What to work on:
A. Could you extract, word for word, the stretch of the article on Dwyte Pilgrim's alleged debts that opens with the words containing "Pilgrim went on" and closes with "to no avail."?
B. What comes next in the article on Dwyte Pilgrim's alleged debts? Write the continuation that picks up right after its last sentence.

Extract to read:
══════════
Aaron Massey, Brian Hastings Call Out Dwyte Pilgrim over Alleged Bad Debt
There’s no doubt that playing live poker for a living is a high-risk profession, with the highest ranks of the “public” tournament scene populated by players significantly less financial solvent than appearances might suggest. The latest example? Allegations by Aaron Massey and other touring pros that New York poker pro Dwyte Pilgrim has reneged on debts.
Massey called out Pilgrim as part of an interview and follow-up that appeared at PokerNews earlier this week, even though that was only the second part of an onslaught on Pilgrim’s alleged no-repay practices. The start of the public callout actually began in mid-October, when high-stakes player Brian Hastings accused Pilgrim of not paying Hastings his share of a four-way chop earned by Pilgrim at a smallish Parx Casino event; Hastings had backed Pilgrim into that and several other recent tourneys.
That in turn triggered a related tale from Massey, who at the end of 2012 and early in 2013 went quite public with a large Player of the Year (POY) prop bet he had just made with Pilgrim, for the upcoming year’s POY chase. Massey appears to have won that bet, placing higher on the year’s POY boards, but alleged that Pilgrim never paid what he owed on the bet, which amounted to about $7,500.
Instead, according to Massey, he allowed himself to be talked into loaning Pilgrim an additional $7,500, to cover unexplained financial difficulties Pilgrim claimed he was experiencing in 2013. Massey also shared, via social media and the PN interview, that at least two other pros had also fronted Pilgrim some entry-fee money, only to never be repaid.
“In January 2013 we were at Borgata,” Massey wrote on his own blog. “It was the day before the WPT Main Event. I had just won a prelim a few days prior, and Dwyte knew I had money in the safe in my room. He texted me and asked if he could come to my room to talk about something very serious and it had to be in person. He showed up somber, and started to tell me a story. He said that his bank account had been frozen just days prior. He said he got a notice that it would be frozen for 40 days as they cleared up the issue. He explained his story and then asked me if I could lend him $7,500.”
Pilgrim went on from there to never repay Massey, and the two had several heated text exchanges over the more than two years that followed. Massey even tried to negotiate minimum payments, but to no avail.
“He basically told me that if I kept talking to him that way that my life may be in jeopardy. He was even brazen enough to text me threats as well,” Massey told PN. ”As you can see, Dwyte will take advantage of anyone. The haves, the have not’s, the flush, the bust, it just doesn’t matter to him. He’s a preservationist, a parasite, willing to survive by any means necessary. His prey is any human being with money. Anyone he can take advantage of. He is a self-serving con artist.”
If the various allegations are true, then Pilgrim becomes the latest in a long line of poker regulars who’ve seen their reputation go the way of their supposed bankroll. Pilgrim burst onto the scene with a WSOPC main event back in 2009 for $125,000, and became a regular om circuits such as the WSOPC and WPT. After winning several satellite events on various tours, Pilgrim seemed to have broken through to the big time in 2011 when he won the Borgata Poker Open for $733,802.
══════════
Supplied data:
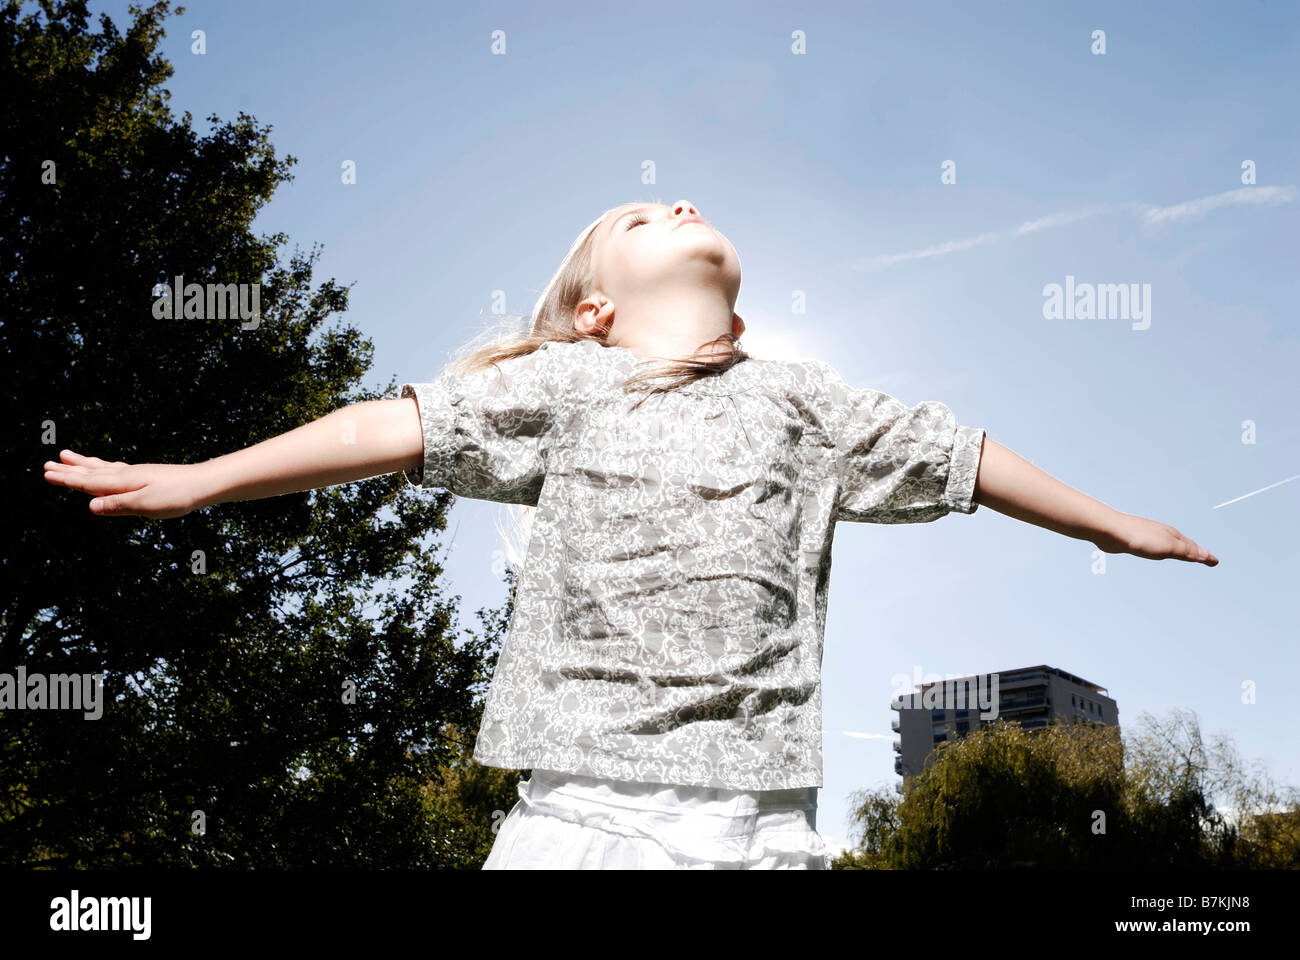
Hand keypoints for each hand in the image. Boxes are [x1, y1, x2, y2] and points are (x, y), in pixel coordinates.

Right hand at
══════════
Outputs by task:
A.
Pilgrim went on from there to never repay Massey, and the two had several heated text exchanges over the more than two years that followed. Massey even tried to negotiate minimum payments, but to no avail.

B.
Except all that money didn’t last long, if the tales of Massey, Hastings and the others are to be believed. Pilgrim would be far from the first, and certainly not the most famous; one need look no further that Erick Lindgren or Mike Matusow for even more public, recent examples. This might only amount to a few tens of thousands of dollars; if “only” is the proper descriptor in such matters.
There doesn’t seem to be much debate over whether Pilgrim welshed on the debt, but what’s interesting is exactly what might have occurred to Pilgrim to see his finances flounder so quickly. Pilgrim did respond to PN as well, stating that unspecified events in 2013 and 2014 compromised his ability to pay.
“I was in a financial bind that which took me out of playing for the rest of year,” Pilgrim told PN, referring to the 2013 arrangements with Massey. “I wasn’t able to pay back my arrangements on time. I’ve had some of the toughest years over the last couple years and never got back on track.”
In his own blog, Massey detailed some of the threats allegedly made by Pilgrim. Wrote Massey, “He had previously threatened me over the phone. Then in texts, he references Bloods and Crips, in an attempt to scare me quiet. He also said that ‘it could happen in a blink of a breath’ (whatever the hell that means) to allude to having me killed.”
Massey also published numerous text exchanges with Pilgrim, including one that seemed to verify the inference in the above. One text allegedly sent from Pilgrim to Massey reads, “Hang wit the crips. And. I hang with the bloods.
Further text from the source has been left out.